» Exercise aim
Rewrite the lines of the items below, starting at the line that has "# Age Calculator" and stopping after the line that has "- Handles invalid inputs gracefully.", as a Markdown table with the columns Row and Line. Number each row and skip any blank lines.

::: Data records :::

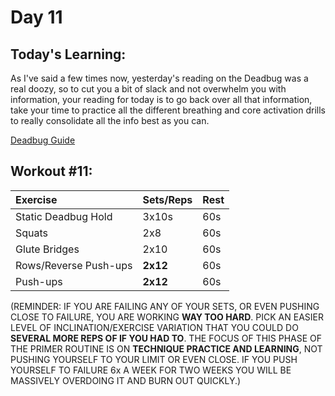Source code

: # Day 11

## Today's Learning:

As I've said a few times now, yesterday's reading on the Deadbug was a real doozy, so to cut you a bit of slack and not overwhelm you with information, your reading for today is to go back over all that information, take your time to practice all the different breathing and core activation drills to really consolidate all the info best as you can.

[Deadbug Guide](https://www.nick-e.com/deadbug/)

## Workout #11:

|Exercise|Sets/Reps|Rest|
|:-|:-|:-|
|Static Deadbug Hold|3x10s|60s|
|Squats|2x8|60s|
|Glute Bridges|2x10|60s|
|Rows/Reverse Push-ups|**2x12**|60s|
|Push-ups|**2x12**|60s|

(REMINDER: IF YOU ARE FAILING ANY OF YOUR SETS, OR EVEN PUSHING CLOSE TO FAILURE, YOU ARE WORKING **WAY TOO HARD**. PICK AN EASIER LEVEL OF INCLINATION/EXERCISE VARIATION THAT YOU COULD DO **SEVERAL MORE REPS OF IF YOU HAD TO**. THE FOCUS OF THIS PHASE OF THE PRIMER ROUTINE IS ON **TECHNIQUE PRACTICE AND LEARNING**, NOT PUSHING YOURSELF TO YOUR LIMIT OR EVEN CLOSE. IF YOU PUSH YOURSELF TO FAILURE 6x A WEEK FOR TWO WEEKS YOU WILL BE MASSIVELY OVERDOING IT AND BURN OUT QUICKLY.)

:::
::: Data records :::

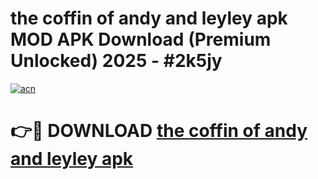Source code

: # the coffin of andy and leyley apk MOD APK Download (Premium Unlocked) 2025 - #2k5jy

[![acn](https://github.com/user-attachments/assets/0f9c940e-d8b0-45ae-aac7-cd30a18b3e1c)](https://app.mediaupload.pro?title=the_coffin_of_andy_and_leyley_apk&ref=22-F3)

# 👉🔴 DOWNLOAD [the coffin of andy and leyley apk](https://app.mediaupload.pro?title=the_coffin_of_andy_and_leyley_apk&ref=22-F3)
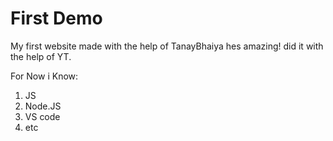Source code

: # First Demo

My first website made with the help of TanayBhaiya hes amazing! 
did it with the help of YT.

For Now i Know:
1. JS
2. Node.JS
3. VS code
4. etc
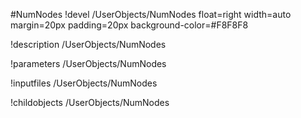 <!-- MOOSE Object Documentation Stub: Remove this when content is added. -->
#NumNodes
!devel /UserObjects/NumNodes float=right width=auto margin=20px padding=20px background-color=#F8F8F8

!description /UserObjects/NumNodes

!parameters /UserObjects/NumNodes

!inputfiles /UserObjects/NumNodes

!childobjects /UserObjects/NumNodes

:::
::: Data records :::

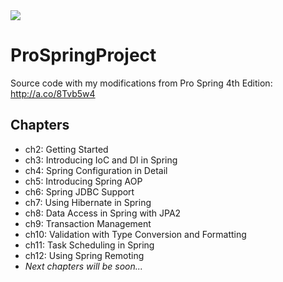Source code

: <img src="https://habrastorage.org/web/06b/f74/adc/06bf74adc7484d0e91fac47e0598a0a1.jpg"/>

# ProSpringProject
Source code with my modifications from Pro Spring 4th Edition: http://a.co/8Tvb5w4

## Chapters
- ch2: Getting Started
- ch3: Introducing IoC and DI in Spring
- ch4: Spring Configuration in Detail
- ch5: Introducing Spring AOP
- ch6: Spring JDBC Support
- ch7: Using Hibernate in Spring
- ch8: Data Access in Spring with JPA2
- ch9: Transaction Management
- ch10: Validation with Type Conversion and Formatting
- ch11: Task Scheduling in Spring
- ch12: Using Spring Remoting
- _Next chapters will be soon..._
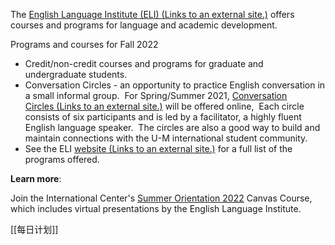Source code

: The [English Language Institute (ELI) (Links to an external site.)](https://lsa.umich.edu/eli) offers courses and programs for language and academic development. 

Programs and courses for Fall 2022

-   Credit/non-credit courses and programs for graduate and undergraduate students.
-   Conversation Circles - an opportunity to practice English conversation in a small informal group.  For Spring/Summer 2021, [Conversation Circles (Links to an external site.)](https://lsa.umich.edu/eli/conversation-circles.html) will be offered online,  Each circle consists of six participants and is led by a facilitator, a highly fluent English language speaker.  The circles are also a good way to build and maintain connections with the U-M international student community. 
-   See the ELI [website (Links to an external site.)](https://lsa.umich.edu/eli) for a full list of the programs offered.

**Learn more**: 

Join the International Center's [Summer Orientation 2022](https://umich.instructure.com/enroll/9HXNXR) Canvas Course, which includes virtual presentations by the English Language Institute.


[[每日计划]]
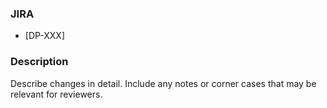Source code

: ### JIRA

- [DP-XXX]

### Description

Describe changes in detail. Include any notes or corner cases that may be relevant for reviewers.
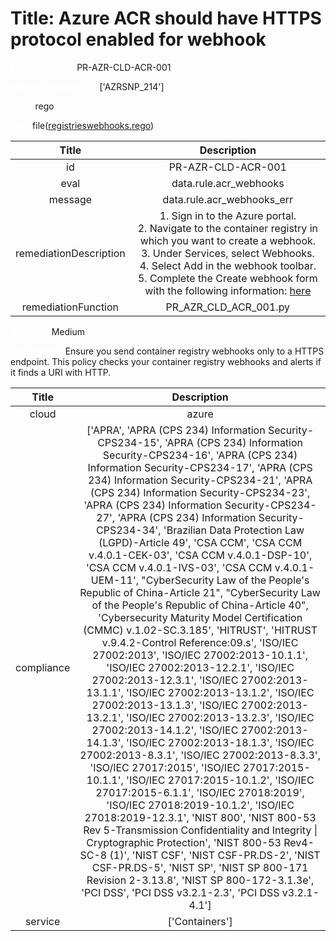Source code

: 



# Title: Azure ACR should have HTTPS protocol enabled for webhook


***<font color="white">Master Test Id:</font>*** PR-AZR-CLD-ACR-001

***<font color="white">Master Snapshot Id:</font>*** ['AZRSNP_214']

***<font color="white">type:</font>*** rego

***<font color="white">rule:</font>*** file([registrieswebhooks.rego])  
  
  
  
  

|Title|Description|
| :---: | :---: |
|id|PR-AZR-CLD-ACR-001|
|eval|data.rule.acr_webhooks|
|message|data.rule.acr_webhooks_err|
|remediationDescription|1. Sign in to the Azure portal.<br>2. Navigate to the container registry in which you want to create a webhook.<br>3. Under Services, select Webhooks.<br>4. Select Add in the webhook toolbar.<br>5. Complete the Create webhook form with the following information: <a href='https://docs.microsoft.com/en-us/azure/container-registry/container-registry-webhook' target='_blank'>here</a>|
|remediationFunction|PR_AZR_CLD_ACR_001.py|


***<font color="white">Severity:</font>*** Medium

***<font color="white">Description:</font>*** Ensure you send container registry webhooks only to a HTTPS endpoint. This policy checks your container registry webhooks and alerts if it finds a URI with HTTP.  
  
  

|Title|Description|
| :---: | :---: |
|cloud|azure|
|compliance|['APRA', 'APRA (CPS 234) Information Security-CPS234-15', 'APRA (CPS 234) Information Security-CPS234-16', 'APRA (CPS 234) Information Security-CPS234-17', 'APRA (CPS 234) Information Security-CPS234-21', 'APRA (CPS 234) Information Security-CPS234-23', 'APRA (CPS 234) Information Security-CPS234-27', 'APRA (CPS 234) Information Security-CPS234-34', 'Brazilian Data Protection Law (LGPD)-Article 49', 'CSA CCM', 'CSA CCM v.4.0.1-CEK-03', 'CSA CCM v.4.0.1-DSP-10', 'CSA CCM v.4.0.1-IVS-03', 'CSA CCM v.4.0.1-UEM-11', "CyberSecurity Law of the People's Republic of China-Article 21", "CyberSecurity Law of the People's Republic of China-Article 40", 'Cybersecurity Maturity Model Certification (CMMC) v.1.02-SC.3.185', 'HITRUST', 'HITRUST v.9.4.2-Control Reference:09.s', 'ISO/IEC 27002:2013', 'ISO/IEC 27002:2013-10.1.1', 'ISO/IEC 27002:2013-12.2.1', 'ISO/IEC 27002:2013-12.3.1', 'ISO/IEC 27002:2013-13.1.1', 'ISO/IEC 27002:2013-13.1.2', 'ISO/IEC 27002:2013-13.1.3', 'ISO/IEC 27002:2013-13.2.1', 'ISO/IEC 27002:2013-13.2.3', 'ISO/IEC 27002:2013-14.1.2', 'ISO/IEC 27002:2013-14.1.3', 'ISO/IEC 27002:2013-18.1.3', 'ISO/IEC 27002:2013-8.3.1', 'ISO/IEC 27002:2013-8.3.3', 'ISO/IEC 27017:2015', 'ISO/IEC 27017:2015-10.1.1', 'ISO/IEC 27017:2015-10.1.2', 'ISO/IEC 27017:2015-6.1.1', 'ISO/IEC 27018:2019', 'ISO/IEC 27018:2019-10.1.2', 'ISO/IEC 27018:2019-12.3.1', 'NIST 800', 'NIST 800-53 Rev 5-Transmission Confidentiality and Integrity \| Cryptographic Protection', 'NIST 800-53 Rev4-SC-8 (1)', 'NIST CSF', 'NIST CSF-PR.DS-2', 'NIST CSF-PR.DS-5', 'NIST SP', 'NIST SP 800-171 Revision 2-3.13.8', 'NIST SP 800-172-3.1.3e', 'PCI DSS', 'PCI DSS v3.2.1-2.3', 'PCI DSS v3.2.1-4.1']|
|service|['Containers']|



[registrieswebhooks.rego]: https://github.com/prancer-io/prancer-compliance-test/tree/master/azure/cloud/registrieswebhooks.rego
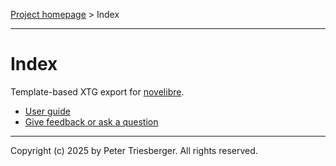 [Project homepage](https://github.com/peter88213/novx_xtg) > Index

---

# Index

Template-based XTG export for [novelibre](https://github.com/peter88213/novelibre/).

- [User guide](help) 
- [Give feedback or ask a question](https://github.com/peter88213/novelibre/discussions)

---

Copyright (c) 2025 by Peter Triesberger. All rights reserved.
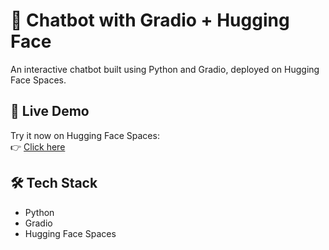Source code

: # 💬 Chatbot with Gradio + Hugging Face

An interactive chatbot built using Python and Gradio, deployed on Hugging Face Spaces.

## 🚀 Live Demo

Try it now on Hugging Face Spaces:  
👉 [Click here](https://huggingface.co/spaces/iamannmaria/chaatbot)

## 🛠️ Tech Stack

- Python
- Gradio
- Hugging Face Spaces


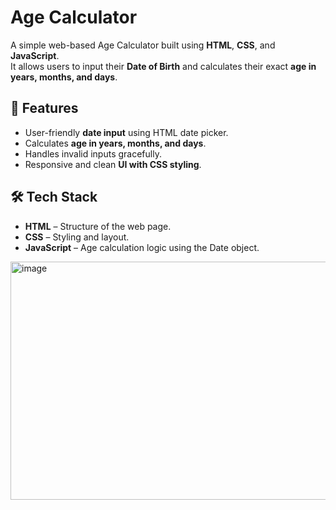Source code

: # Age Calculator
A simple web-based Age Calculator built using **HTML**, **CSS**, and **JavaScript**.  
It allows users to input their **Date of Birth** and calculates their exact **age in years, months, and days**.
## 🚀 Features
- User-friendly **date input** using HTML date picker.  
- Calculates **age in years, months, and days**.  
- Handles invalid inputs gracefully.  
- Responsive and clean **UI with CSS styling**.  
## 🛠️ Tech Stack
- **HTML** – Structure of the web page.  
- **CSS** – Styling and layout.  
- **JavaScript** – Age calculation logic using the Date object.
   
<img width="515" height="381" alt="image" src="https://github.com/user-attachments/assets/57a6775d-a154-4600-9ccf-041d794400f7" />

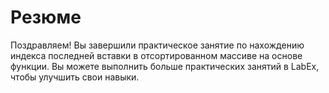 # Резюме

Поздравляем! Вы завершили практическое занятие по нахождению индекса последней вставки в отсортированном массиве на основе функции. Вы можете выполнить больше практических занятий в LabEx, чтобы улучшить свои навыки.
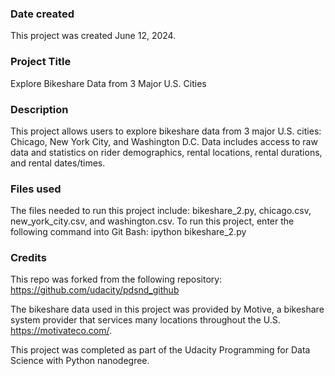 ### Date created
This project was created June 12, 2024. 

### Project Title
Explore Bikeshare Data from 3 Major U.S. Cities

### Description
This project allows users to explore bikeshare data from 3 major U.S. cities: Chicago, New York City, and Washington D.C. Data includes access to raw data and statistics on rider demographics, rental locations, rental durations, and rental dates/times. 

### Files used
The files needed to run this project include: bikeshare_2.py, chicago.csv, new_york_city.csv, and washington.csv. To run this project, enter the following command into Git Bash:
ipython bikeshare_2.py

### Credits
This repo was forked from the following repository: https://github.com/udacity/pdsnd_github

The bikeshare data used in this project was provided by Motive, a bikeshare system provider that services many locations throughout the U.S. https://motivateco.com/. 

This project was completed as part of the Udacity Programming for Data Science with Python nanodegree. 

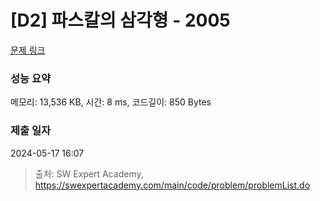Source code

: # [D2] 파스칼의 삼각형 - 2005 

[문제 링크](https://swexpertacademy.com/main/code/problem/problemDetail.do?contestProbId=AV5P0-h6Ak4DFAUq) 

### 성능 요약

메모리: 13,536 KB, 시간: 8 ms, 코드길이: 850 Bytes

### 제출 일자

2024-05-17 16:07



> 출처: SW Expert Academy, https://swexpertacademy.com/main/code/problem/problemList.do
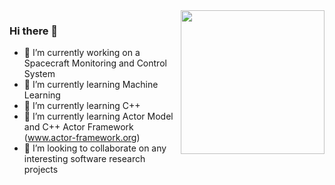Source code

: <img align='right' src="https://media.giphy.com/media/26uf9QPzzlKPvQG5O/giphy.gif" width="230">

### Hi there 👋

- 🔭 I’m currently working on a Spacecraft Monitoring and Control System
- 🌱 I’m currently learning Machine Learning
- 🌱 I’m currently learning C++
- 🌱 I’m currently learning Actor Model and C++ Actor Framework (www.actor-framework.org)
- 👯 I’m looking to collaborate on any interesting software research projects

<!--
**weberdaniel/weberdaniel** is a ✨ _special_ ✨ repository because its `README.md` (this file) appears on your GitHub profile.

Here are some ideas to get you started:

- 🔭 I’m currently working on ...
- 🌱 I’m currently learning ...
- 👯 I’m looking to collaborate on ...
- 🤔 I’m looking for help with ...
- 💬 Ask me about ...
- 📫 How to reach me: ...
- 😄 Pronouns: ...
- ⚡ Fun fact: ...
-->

:::

» Solution
| Row | Line |
|---|---|
| 1 | : # Age Calculator |
| 2 | A simple web-based Age Calculator built using **HTML**, **CSS**, and **JavaScript**.   |
| 3 | It allows users to input their **Date of Birth** and calculates their exact **age in years, months, and days**. |
| 4 | ## 🚀 Features |
| 5 | - User-friendly **date input** using HTML date picker.   |
| 6 | - Calculates **age in years, months, and days**.   |
| 7 | - Handles invalid inputs gracefully.   |